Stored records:

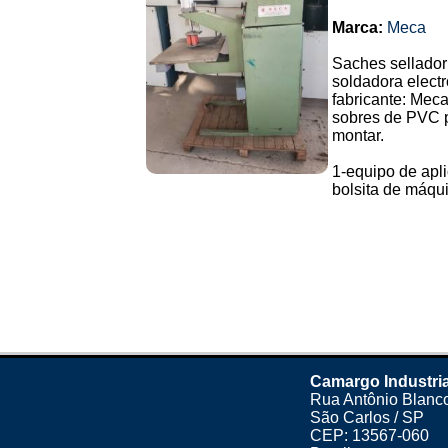
Marca:
Meca
Saches sellador
soldadora electr
fabricante: Meca
sobres de PVC pa
montar.
1-equipo de apli
bolsita de máqui.
Camargo Industria
Rua Antônio Blanco
São Carlos / SP
CEP: 13567-060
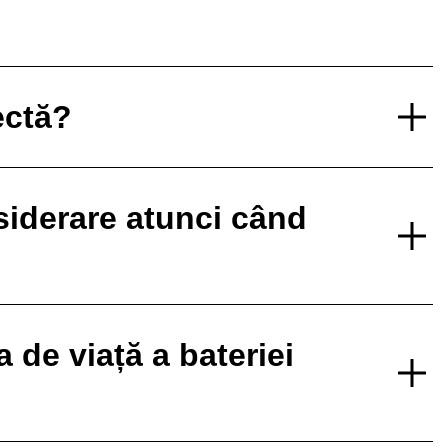
ectă?
nsiderare atunci când
de viață a bateriei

§ **Your objective**
Your copy should match the records above exactly, except that it contains no pictures.

§ **Solution below**
Marca:
Meca
Saches sellador
soldadora electr
fabricante: Meca
sobres de PVC pa
montar.
1-equipo de apli
bolsita de máqui.
Camargo Industria
Rua Antônio Blanco
São Carlos / SP
CEP: 13567-060
ectă?
nsiderare atunci când
de viață a bateriei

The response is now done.